Exercise aim:
Repeat the records in full. No pictures belong in the copy.

Stored items from a collection:
[Start of Attachment]

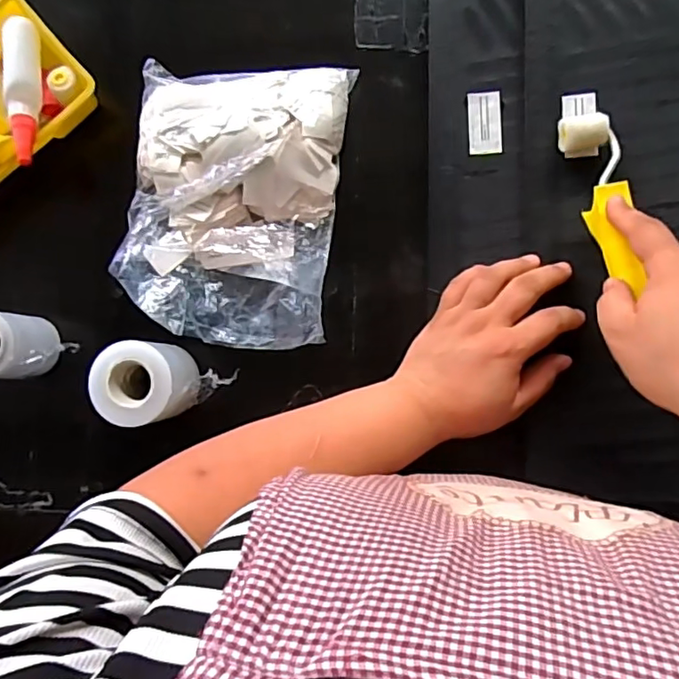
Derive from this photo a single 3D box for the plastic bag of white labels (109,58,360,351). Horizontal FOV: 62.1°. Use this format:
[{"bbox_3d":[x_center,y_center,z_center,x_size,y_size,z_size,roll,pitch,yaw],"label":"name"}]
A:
[{"bbox_3d":[-0.086,-0.112,0.448,0.169,0.055,0.228,5,87,5],"label":"plastic bag of white labels"}]

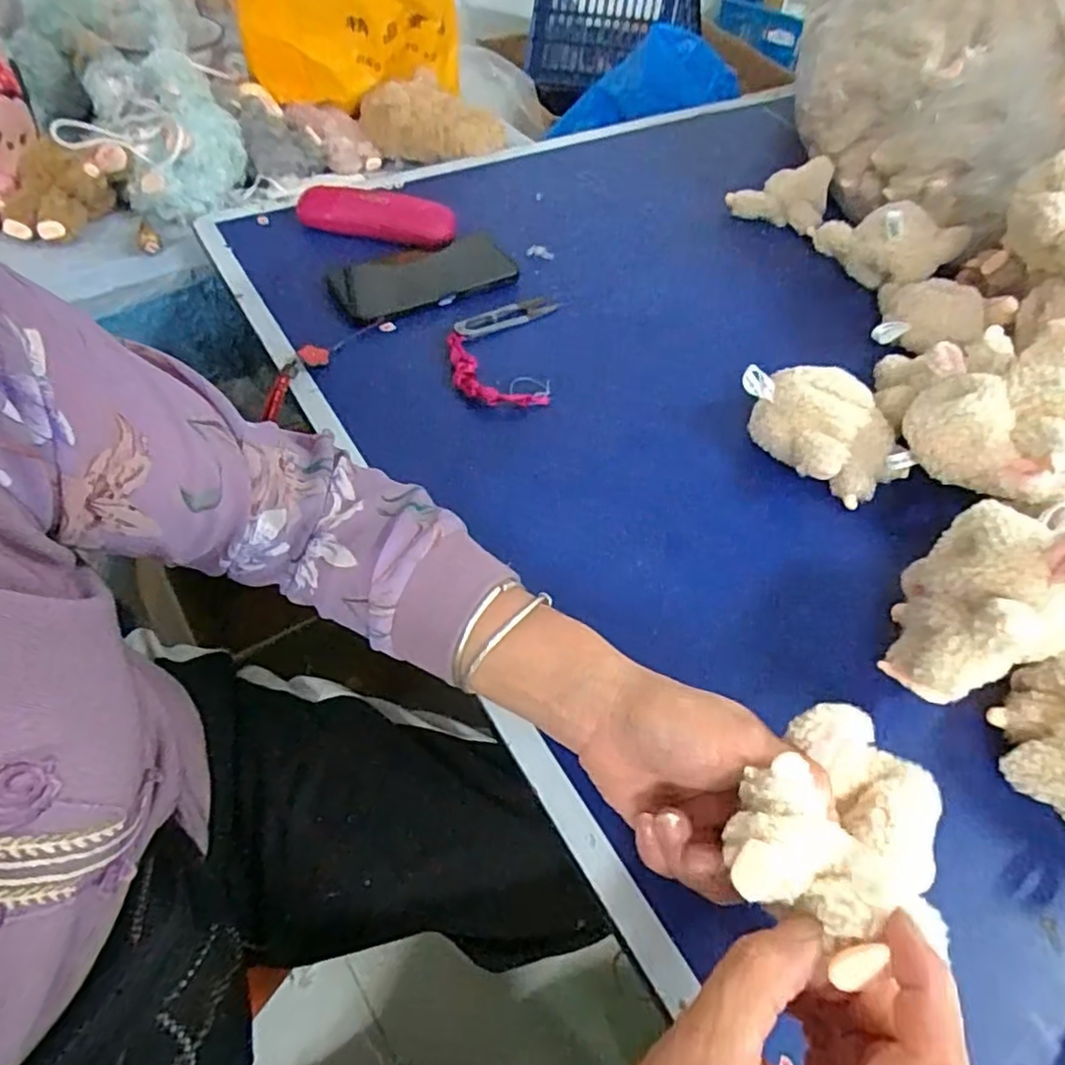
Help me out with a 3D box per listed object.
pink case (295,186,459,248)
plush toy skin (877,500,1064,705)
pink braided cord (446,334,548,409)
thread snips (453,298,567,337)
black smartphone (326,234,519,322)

[End of Attachment]

Reply:
Derive from this photo a single 3D box for the plastic bag of white labels (109,58,360,351). Horizontal FOV: 62.1°. Use this format:
[{"bbox_3d":[x_center,y_center,z_center,x_size,y_size,z_size,roll,pitch,yaw],"label":"name"}]
A:
[{"bbox_3d":[-0.086,-0.112,0.448,0.169,0.055,0.228,5,87,5],"label":"plastic bag of white labels"}]

Help me out with a 3D box per listed object.
pink case (295,186,459,248)
plush toy skin (877,500,1064,705)
pink braided cord (446,334,548,409)
thread snips (453,298,567,337)
black smartphone (326,234,519,322)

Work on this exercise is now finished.